▶ **Job item**: Convert everything from the line containing "### 3.2 Setup for Application Prints" down to the line containing "### [nxUser Resource](lnxUserResource.md)" into a JSON list of strings, one string per line. Skip blank lines and leave out the pictures.

▶ **Records supplied**:
%%
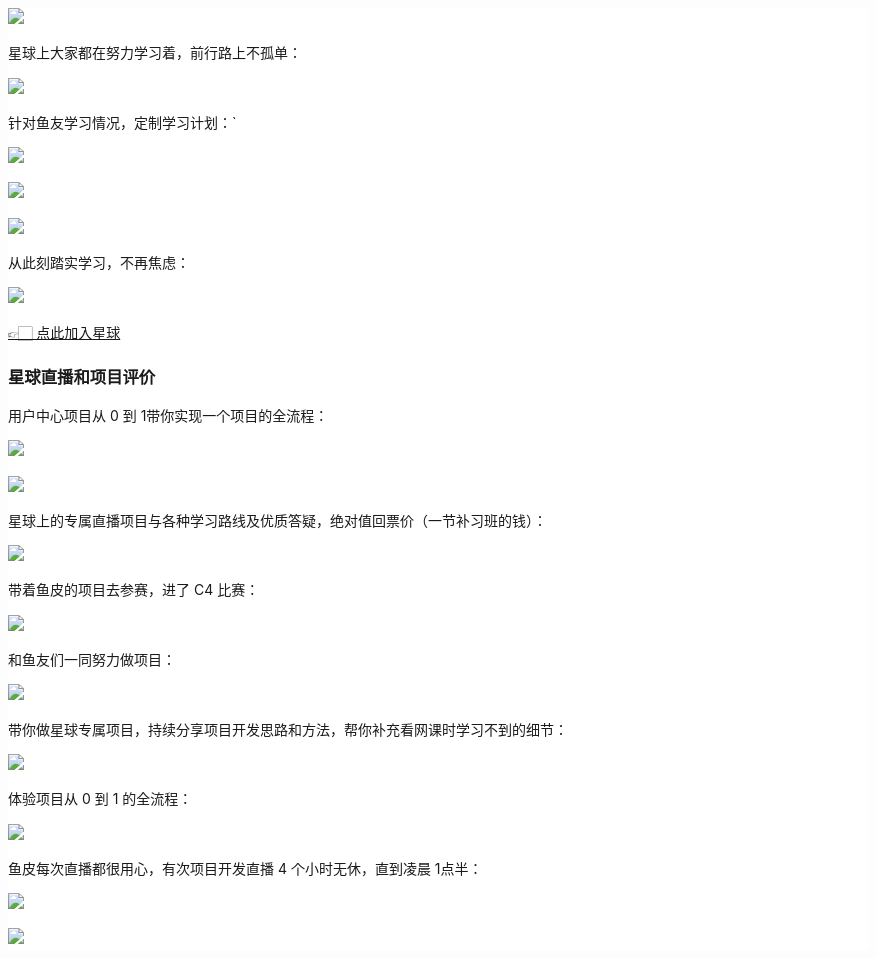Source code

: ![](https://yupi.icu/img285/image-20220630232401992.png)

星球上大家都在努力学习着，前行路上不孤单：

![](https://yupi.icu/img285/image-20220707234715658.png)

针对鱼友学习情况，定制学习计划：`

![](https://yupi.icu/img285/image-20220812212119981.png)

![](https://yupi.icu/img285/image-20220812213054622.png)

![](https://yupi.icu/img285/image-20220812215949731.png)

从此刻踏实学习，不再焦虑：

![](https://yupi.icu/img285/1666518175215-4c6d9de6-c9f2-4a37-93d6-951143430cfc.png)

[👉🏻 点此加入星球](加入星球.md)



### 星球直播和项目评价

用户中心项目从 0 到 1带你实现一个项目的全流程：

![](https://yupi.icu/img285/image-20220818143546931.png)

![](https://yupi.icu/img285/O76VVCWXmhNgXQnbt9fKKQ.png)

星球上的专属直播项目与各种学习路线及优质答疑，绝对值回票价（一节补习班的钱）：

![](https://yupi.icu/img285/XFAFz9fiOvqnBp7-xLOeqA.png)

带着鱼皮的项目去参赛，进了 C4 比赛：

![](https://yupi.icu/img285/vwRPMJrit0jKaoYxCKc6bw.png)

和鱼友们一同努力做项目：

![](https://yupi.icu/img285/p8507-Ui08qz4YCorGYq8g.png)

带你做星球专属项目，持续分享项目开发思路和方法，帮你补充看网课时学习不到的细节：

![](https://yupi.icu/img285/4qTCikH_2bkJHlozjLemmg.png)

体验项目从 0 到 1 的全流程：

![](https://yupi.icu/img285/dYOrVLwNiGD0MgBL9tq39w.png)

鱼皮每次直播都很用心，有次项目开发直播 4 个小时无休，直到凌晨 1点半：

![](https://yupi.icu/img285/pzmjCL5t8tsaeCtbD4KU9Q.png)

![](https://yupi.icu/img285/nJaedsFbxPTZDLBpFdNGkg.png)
%%
%%
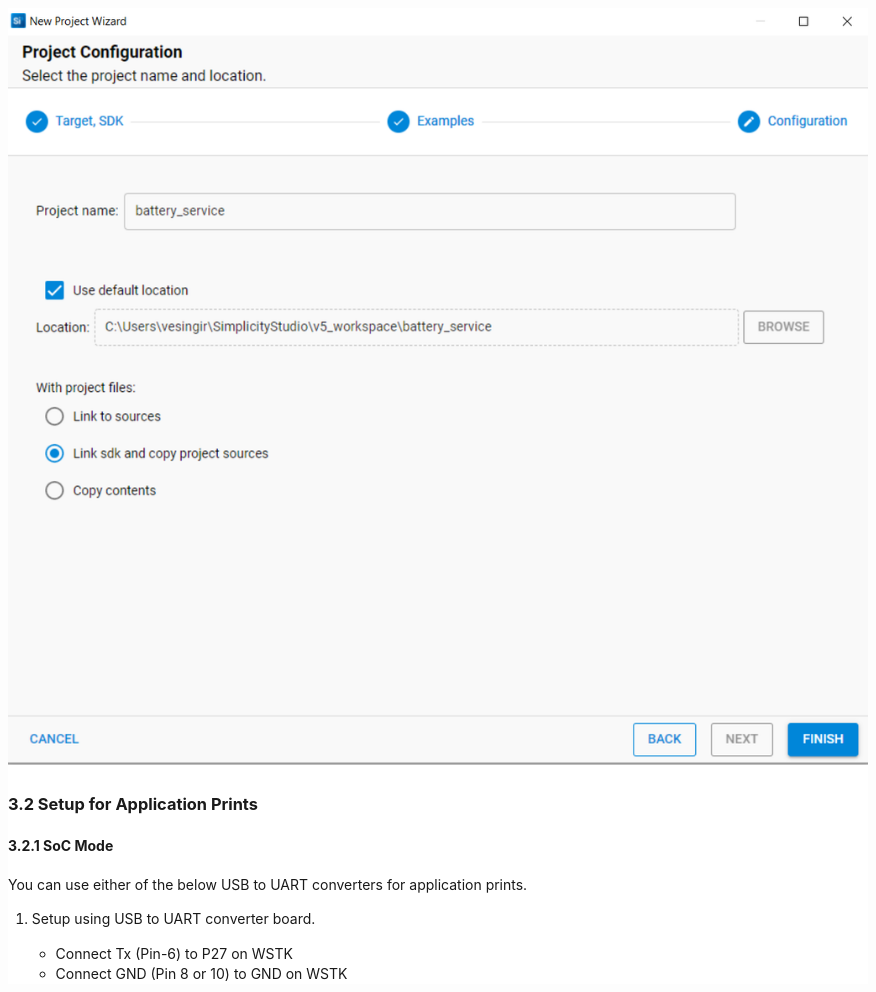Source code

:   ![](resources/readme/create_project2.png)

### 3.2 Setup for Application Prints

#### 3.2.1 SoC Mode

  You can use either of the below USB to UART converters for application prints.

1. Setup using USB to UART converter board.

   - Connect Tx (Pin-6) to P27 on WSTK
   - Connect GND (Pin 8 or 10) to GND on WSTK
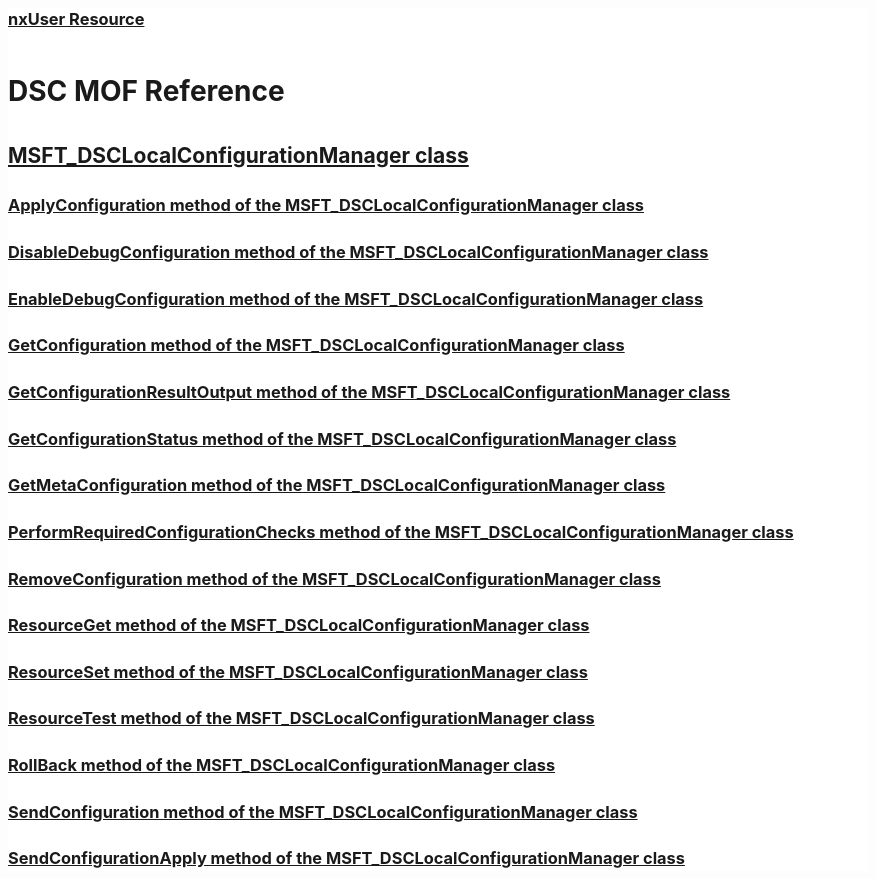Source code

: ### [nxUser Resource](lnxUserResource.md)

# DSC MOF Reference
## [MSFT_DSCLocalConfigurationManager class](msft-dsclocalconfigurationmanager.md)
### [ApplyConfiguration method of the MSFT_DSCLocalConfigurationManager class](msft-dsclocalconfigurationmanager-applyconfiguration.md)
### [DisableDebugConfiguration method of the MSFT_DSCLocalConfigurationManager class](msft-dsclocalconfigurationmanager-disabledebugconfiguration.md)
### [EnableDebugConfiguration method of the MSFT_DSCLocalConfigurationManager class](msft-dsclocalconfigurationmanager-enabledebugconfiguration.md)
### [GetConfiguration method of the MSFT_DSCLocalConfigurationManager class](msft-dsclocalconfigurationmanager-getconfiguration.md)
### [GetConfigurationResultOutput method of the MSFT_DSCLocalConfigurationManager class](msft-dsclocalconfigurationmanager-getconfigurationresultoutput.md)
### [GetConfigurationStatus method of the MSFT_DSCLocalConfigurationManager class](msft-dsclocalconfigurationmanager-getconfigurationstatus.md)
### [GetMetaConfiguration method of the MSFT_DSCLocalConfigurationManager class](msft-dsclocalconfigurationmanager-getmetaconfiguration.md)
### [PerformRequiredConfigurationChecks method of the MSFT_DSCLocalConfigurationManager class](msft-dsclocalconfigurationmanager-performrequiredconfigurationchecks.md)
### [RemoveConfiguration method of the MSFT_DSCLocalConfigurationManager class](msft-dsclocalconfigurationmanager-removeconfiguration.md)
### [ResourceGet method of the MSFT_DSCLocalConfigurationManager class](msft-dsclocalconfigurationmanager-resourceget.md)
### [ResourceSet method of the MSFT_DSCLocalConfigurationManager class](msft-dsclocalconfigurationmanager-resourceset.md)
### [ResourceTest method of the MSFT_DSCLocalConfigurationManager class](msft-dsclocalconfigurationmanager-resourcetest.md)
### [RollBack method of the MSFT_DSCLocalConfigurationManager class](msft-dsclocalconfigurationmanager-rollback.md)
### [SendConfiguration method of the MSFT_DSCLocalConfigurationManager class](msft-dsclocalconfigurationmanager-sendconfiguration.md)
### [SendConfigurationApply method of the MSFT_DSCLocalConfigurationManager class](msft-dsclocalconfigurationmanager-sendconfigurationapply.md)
%%
▶ **Task output**:
[
  "### 3.2 Setup for Application Prints",
  "#### 3.2.1 SoC Mode",
  "  You can use either of the below USB to UART converters for application prints.",
  "1. Setup using USB to UART converter board.",
  "   - Connect Tx (Pin-6) to P27 on WSTK",
  "   - Connect GND (Pin 8 or 10) to GND on WSTK",
  "Source code",
  ": ### [nxUser Resource](lnxUserResource.md)"
]